Mason writes in a straightforward, populist fashion that some critics have dubbed “shopping-mall realism,” a style that both roots her story in reality and reflects and dignifies the lives of her Kentuckian characters. Mason’s sentences are unadorned and rely on the vivid but plain words that her characters might use. The text is filled with references to icons of pop culture, including Star Trek, Dr. Strangelove, Donohue, and songs from the 1960s. Mason also makes mention of parking lots, shopping centers, Yodels, Coca-Cola, Diet Pepsi, casseroles, marijuana, orange sneakers, and Rexall drugstores. Many writers would avoid mentioning these sorts of pop culture items, brand names, and places in their fiction for fear of seeming too prosaic or unsophisticated. But Mason prizes accuracy over elevated prose style. She is interested primarily in creating a true portrait of the lives of middle- and lower-middle-class southerners. By faithfully reporting what her characters eat, watch, listen to, and think about, she makes their lives real to us. Her shopping-mall realism also grants dignity to people who have often been overlooked in fiction. Leroy and Norma Jean are not the sort of eloquent and highly educated people familiar from the fiction of, for example, John Updike, but Mason shows that they are as intelligent, sensitive, and complicated as their higher-class fictional counterparts.

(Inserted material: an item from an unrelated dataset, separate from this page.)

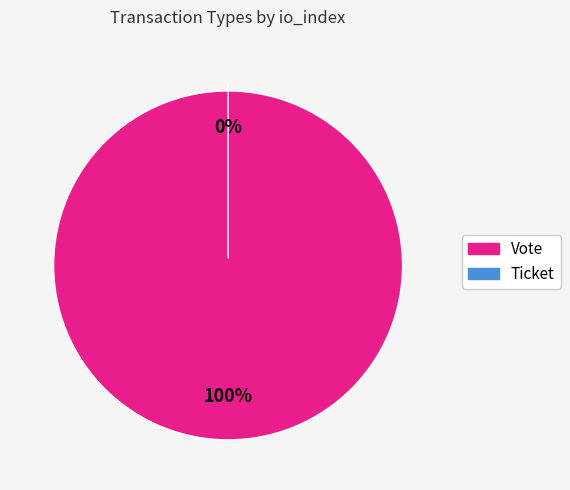

What is the change in value from Vote to Ticket?

-1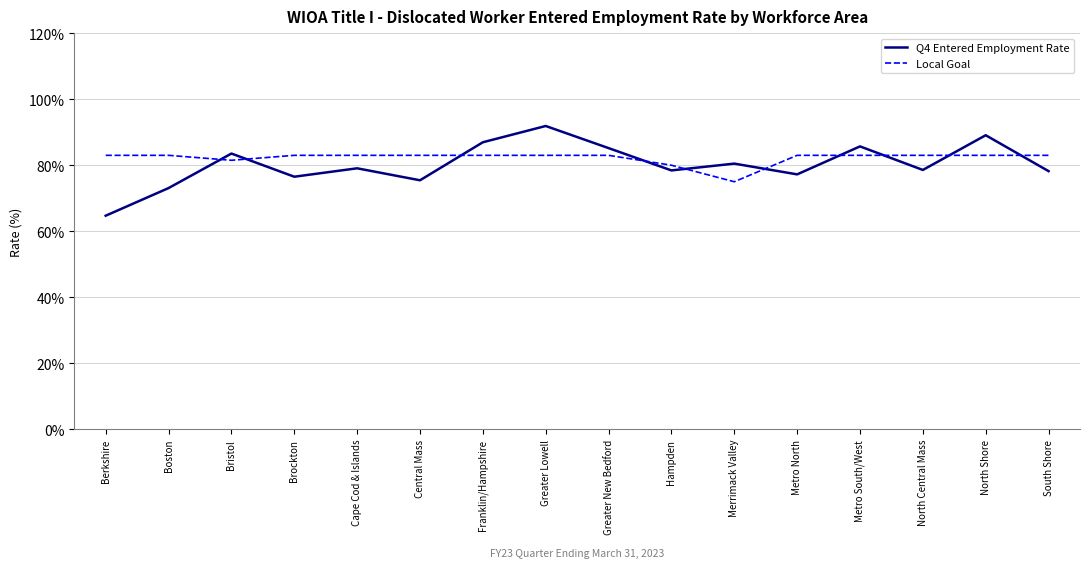

What is the total value across all series at Brockton?

159.5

Mason’s style also allows occasional moments of transcendence to occur amid the detritus of everyday life. Leroy and Norma Jean may be products of a charmless town and relentless consumer culture, but they gravitate toward whatever beauty they can find. Leroy observes the goldfinches that come to the feeder and wonders whether they keep their eyes shut when they fall toward the ground before spreading their wings and flying upward again. Norma Jean aspires to make her body strong and beautiful, possibly from a desire to transcend the ugliness that surrounds her. At Shiloh, she leaves the trees by the parking lot and walks toward the Tennessee River, where she waves her arms in an ambiguous gesture. In a world comprising subdivisions, stores, and vast stretches of cement, these glimpses of melancholy beauty shine all the brighter for their rarity.